Many books at the height of popularity in this day and age are imaginative retellings of old stories most readers are familiar with. Gregory Maguire's critically acclaimed Wicked gives a new perspective to L. Frank Baum's The Wizard of Oz, and Fr...

Belle
View of the cover of Cameron Dokey's "Belle." Photo courtesy of Simon and Schuster.

Many books at the height of popularity in this day and age are imaginative retellings of old stories most readers are familiar with. Gregory Maguire's critically acclaimed Wicked gives a new perspective to L. Frank Baum's The Wizard of Oz, and Frank Beddor's Looking Glass Wars spins a dramatic new story from Lewis Carroll's Alice's Adventures in Wonderland and Through the Looking Glass and What Alice Found There. The book that is the subject of this review, Belle, by Cameron Dokey, is a retelling of another familiar tale, Beauty and the Beast.

Annabelle Evangeline Delaurier, better known by her family and the citizens of the town where she lives as Belle, believes that compared to her sisters, her face does not match her name. She does not believe herself to be 'beautiful'. This element has a way of making her a very relatable character, especially for young women. But, in being so relatable, there is the risk of her becoming vague or two-dimensional, and sometimes as a character Belle teeters right on the edge of that, but somehow always manages to avoid falling into the abyss of bland, cookie-cutter heroines.

The primary focus of the book, at least the first half, is not the traditional Beauty and the Beast story. Rather, it focuses more on Belle's views of herself and her relationship with her parents and two stunningly beautiful sisters.

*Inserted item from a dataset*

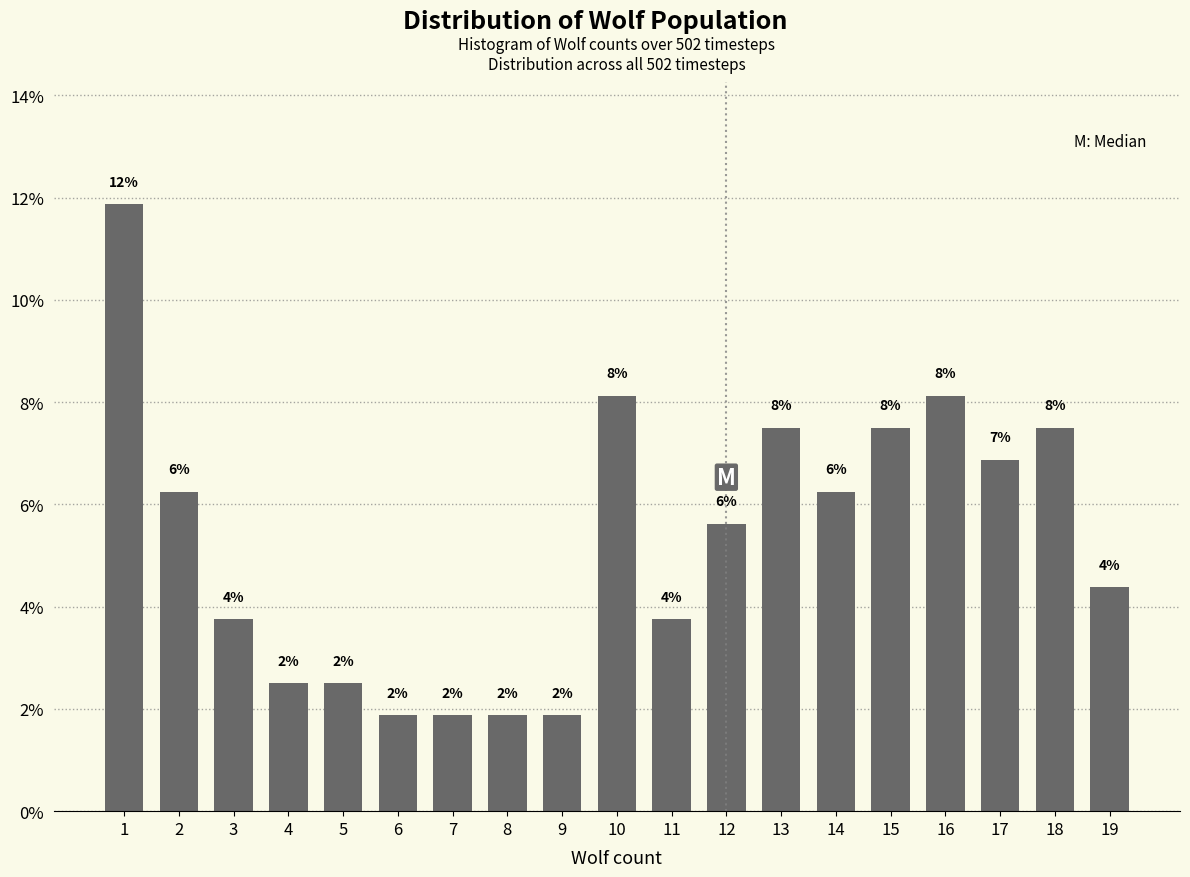

Does the chart contain any negative values?

No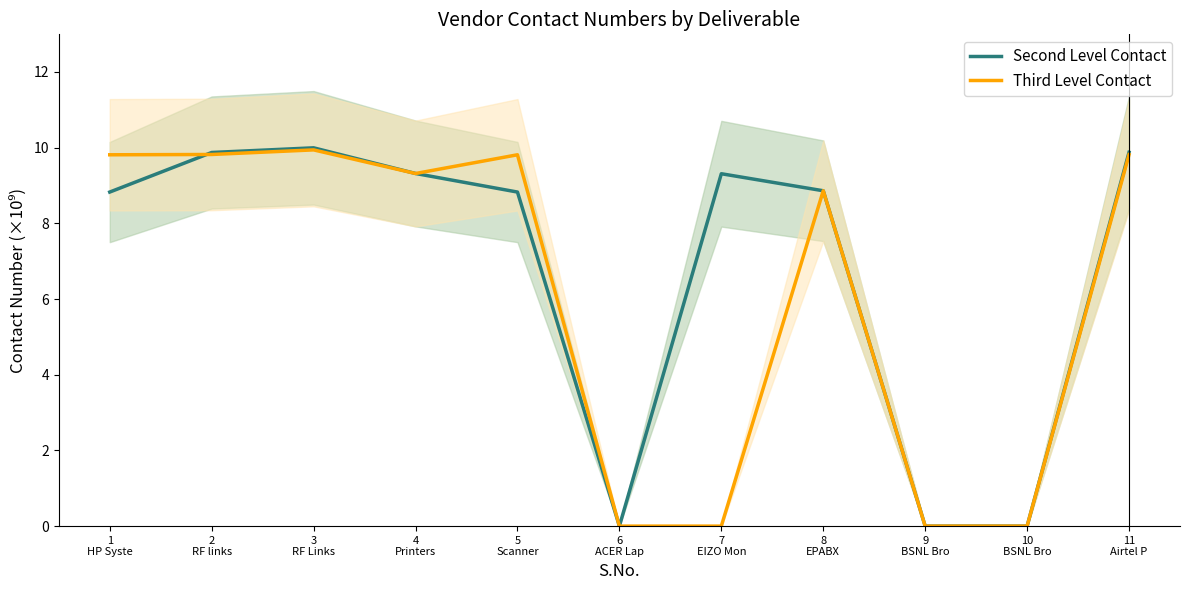

How many lines are shown in the chart?

2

In fact, there is no real mention of the Beast until about halfway through the 204-page novel., and Belle does not arrive at his castle until there is only about a quarter of the book left. This has it's ups and downs; on one hand the reader gets a better feel for Belle than perhaps in the original story, but on the other it leaves very little room for the original story to actually be told.

A very refreshing element to the story, however, is the behavior of Belle's two older sisters. In most versions of the story, beauty had made them nasty and manipulative towards their sweet little sister. This old, rehashed plotline is grossly overused, so it was quite a relief not to have it seen in this novel. The older sisters, April and Celeste, in many ways behave no differently than any other sibling, meaning that while they can be nasty and bossy at times, they still care for Belle and treat her well.

An author takes a certain risk when they work up their own retelling of a classic. And in this case, though the classic tale is quite delayed, the author has succeeded. Cameron Dokey managed to put a new spin on an old tale and make readers see long-established characters in an entirely new light, while still maintaining the heart and message the original fairytale embodies.